Lazio Ballardini si presenta: «Puntiamo in alto»

Corona un sogno Davide Ballardini, chiamato per la prima volta ad allenare una squadra di fascia superiore rispetto al passato. Beninteso, senza nulla togliere al Cagliari (portato a una salvezza miracolosa nel primo semestre dello scorso anno) e al Palermo, con cui è arrivato a un soffio dalla qualificazione all’Europa League quest’anno. Stavolta per lui è diverso, il club gestito da Claudio Lotito parte con un progetto dissimile rispetto a quelli proposti da Massimo Cellino prima e Maurizio Zamparini poi. Qua c’è da mettersi al timone di una squadra che fa parte della nobiltà europea (grazie al successo in coppa Italia) e che andrà a giocarsi perfino la Supercoppa italiana a Pechino, seppur contro lo schiacciasassi di Mourinho. Ma poco importa, il vecchio cuore biancoceleste ha voglia di sognare dopo un’annata che, se non fosse stata per la vittoria nella meno amata delle competizioni, sarebbe stata considerata “deficitaria”. E Ballardini, classe 1964, è uno che può contribuire a far viaggiare con la fantasia i tifosi. «Sono entusiasta di allenare in una grandissima società come la Lazio», ha esordito ieri durante la presentazione ufficiale. Poi ha aggiunto: «È vero che ci sono tante pressioni, ma sono positive. Si tratta di un percorso in crescendo, considerando le difficoltà che ci sono da superare.

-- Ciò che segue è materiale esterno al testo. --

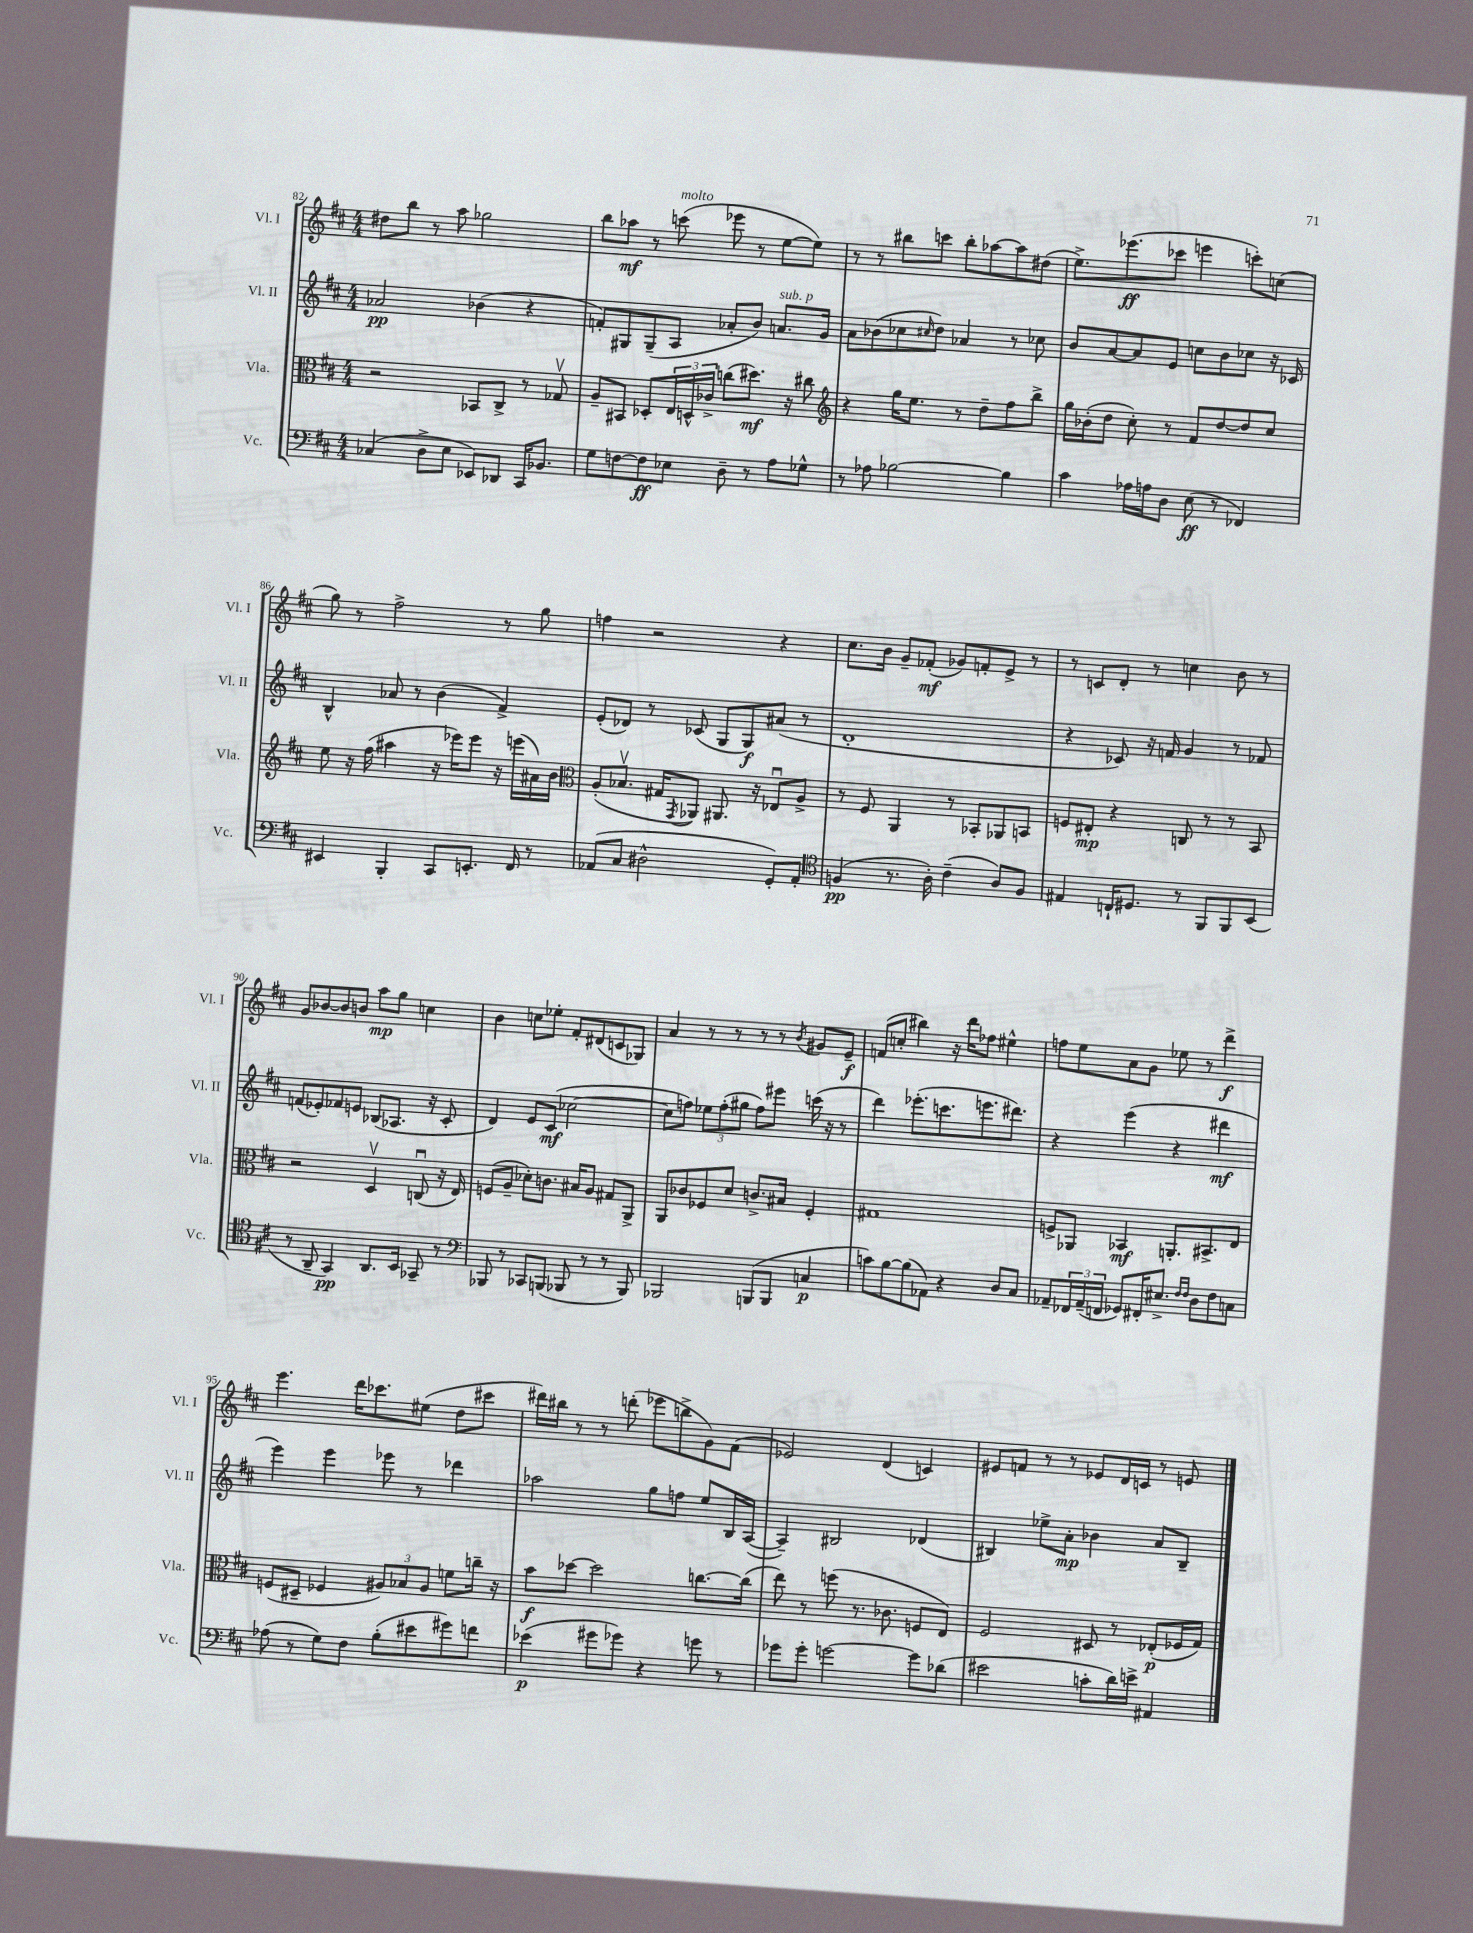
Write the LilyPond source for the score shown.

<<
\new StaffGroup <<
\new Staff = "s0" \with { instrumentName = "Vl. I" shortInstrumentName = "Vl. I" } {
    \clef treble \key d \major \numericTimeSignature \time 4/4
    dis''8 b''8 r8 a''8 ges''2 |
    b''8 aes''8\mf r8 c'''8^\markup { \italic "molto" }( ees'''8 r8 e''8~ e''8) |
    r8 r8 bis''8 c'''8 bis''8-. aes''8~ aes''8 dis''8( |
    e''8.->) ees'''8.\ff( ces'''8 e'''4 c'''8-.) c''8( |
    g''8) r8 fis''2-> r8 g''8 |
    f''4 r2 r4 |
    cis''8. b'16 g'8-- fes'8-.\mf( ges'8) f'8-. e'8-> r8 |
    r8 c'8 d'8-. r8 c''4 b'8 r8 |
    g'8 bes'8~ bes'8 b'8 a''8\mp g''8 c''4 |
    b'4 c''8 ees''8-. fis'8-. dis'8( c'8 ges8) |
    a'4 r8 r8 r8 r8 \acciaccatura { b'8 } gis'8 e'8--\f |
    f'8( c''8-. bis''4) r16 d'''16 fes''8 eis''4-^ |
    f''8 e''8 a'8 g'8 ees''8 r8 d'''4->\f |
    e'''4. d'''16 ces'''8. eis''8( d''8 cis'''8 |
    dis'''16) bis''16 r8 r8 d'''8-.( ees'''8 b''8-> g'8) fis'8( |
    ees'2) d'4( c'4) |
    eis'8 f'8 r8 r8 ees'8 d'16 c'16 r8 e'8 \bar "|." |
}
\new Staff = "s1" \with { instrumentName = "Vl. II" shortInstrumentName = "Vl. II" } {
    \clef treble \key d \major \numericTimeSignature \time 4/4
    aes'2\pp bes'4( r4 |
    f'8-.) gis8 gis8--( a8 aes'8-. b'8) a'8.^\markup { \italic "sub. p" } g'16 |
    a'8 bes'8( ces''8 \grace { cis''16 } d''8) aes'4 r8 ces''8 |
    b'8 a'8~ a'8 e'8 c''8 b'8 ces''8 r16 ces'16 |
    b4-^ aes'8 r8 b'4( fis'4->) |
    e'8-.( des'8) r8 ces'8( g8 g8\f) ais'8( r8 |
    d'1-. |
    r4 ces'8) r16 f'16 g'4 r8 fes'8 |
    f'8( ees'8-.) fes'8 e'8 bes8( aes8. r16 cis'8-. |
    d'4) e'8 cis'8\mf( ces''2~ |
    ces''8 f''8) \tuplet 3/2 { ees''8 f''8-.( gis''8 } f''8) eis'''8 c'''16( r16 r8 |
    d'''4) ees'''8.-.( c'''8. e'''8. dis'''8.) |
    r4 e'''4( r4 dis'''4\mf |
    e'''4) e'''4 ees'''8 r8 des'''4 |
    aes''2 g''8 f''8 e''8 b16 a16~( |
    a4--) bis2 des'4( |
    bis4) ees''8-> a'8-.\mp bes'4 a'8 bis8-- \bar "|." |
}
\new Staff = "s2" \with { instrumentName = "Vla." shortInstrumentName = "Vla." } {
    \clef alto \key d \major \numericTimeSignature \time 4/4
    r2 bes,8 cis8-> r8 ges8\upbow |
    a8-- bis,8 des8-. \tuplet 3/2 { e16 d16-^ ces'16-> } c''8( dis''8.\mf) r16 cis''8 |
    \clef treble r4 g''16 e''8. r8 d''8-- fis''8 b''8-> |
    g''16 bes'16-.( d''8 cis''8-.) r8 fis'8 d''8~ d''8 cis''8 |
    e''8 r16 fis''16( ais''4 r16 ees'''16) ees'''8 r16 e'''16( ais'16) b'16 |
    \clef alto a8-.( bes8.\upbow gis16 \acciaccatura { g,8 } aes,8) ais,8. r16 ees8\downbow a8-> |
    r8 fis8 a,4 r8 bes,8-. aes,8 b,8 |
    f8 eis8-.\mp r4 c8 r8 r8 b,8 |
    r2 d4\upbow c8\downbow( r16 e16) |
    f8( a8-- des'8-.) c'8. bis16 a8 gis8 a,8-> |
    a,8 ces'8 fes8 d'8 c'8.-> bis16 fes4-. |
    gis1 |
    f8-> aes,8 bes,4\mf a,8.-. bis,8.-> e8 |
    f8( dis8-- fes4 \tuplet 3/2 { ais8) bes8 ais8 } f'8 c''16-- r16 |
    b'8\f des''8~ des''2 c''8.~ c''16( |
    e''8) r8 f''8( r8. ces'8. f8 e8) |
    fis2 dis8 r8 ees8-.\p( fes16 g16) \bar "|." |
}
\new Staff = "s3" \with { instrumentName = "Vc." shortInstrumentName = "Vc." } {
    \clef bass \key d \major \numericTimeSignature \time 4/4
    ces4( d8-> e8 ees,8) des,8 cis,16 bes,8. |
    g8 f8~ f8\ff ees8 d8-- r8 a8 ges8-^ |
    r8 aes8 bes2~ bes4 |
    cis'4 aes16 a16 d8 e8\ff( r8 fes,4) |
    eis,4 b,,4-. cis,8 e,8.-. fis,16 r8 |
    aes,8( cis8 dis2-^ g,8-.) aes,8-. |
    \clef tenor f4\pp( r8. a16-.) cis'4--( a8) f8 |
    eis4 c16-! dis8. r8 fis,8 fis,8 b,8( |
    r8 a,8-- g,4\pp) a,8. b,16 ges,8-- r8 |
    \clef bass bes,,8 r8 ces,8 b,,8( bes,,8 r8 r8 bes,,8) |
    bes,,2 b,,8( b,,8 c4\p |
    c'8) b8~ b8( aes,8) r4 d8 cis8 |
    aes,8-- \tuplet 3/2 { fes,16 aes,16--( f,16 } ges,8) fis,16-. eis8.-> \grace { fis16 fis16 } d8 fis8 c8 |
    aes8( r8 g8) fis8 b8-.( eis'8 gis'8) f'8 |
    ees'4\p( gis'8 ges'8) r4 g'8 r8 |
    ges'8 ges'8-. g'2~ g'8 des'8( |
    eis'2 c'8-. d'16) e'16-> ais,4 \bar "|." |
}
>>
>>
\layout { \context { \Score currentBarNumber = #82 } }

Questo è stimolante, e la Lazio deve avere chiaro un obiettivo, quello di essere sempre competitiva in qualsiasi manifestazione». Il ravennate, che ha portato a Roma quasi tutto il suo staff (manca solo l’allenatore dei portieri), ha analizzato i suoi trascorsi, spiegando ai cronisti di non preoccuparsi per la durata del rapporto con la Lazio. Da parte dell’erede di Sacchi (così come è già stato definito), c’è stata voglia di parlare del predecessore («Rossi lo conosco perché sono venuto a seguirlo quando ho fatto il corso da allenatore: è una persona che stimo molto e mi piace come lavora, stare quattro anni qua significa essere molto capaci») e di puntualizzare sul mercato: «Allo stato attuale è difficile dire chi rimarrà e chi andrà via. Non bisogna avere troppi giocatori, altrimenti si creano scontenti. Si deve avere un numero di giocatori: un paio per ruolo». È convinto del fatto suo («Mi sento di poter dare quello che sono come persona. Io e il mio staff dobbiamo trasmettere il valore, le idee e la grande passione che abbiamo nel lavoro.

Ho quattro aggettivi per descrivere la mia concezione del calcio: attenzione, divertimento, qualità e organizzazione») e consapevole delle attenzioni che ci saranno - diverse da quelle vissute nelle due isole - da parte di una piazza come quella romana: «Svolgeremo il nostro lavoro come sappiamo. La preoccupazione per l’ambiente non c’è, c’è solo grande rispetto perché dobbiamo rendere conto a tante persone che ci vogliono bene. Per questo cercheremo di dare il meglio di noi stessi».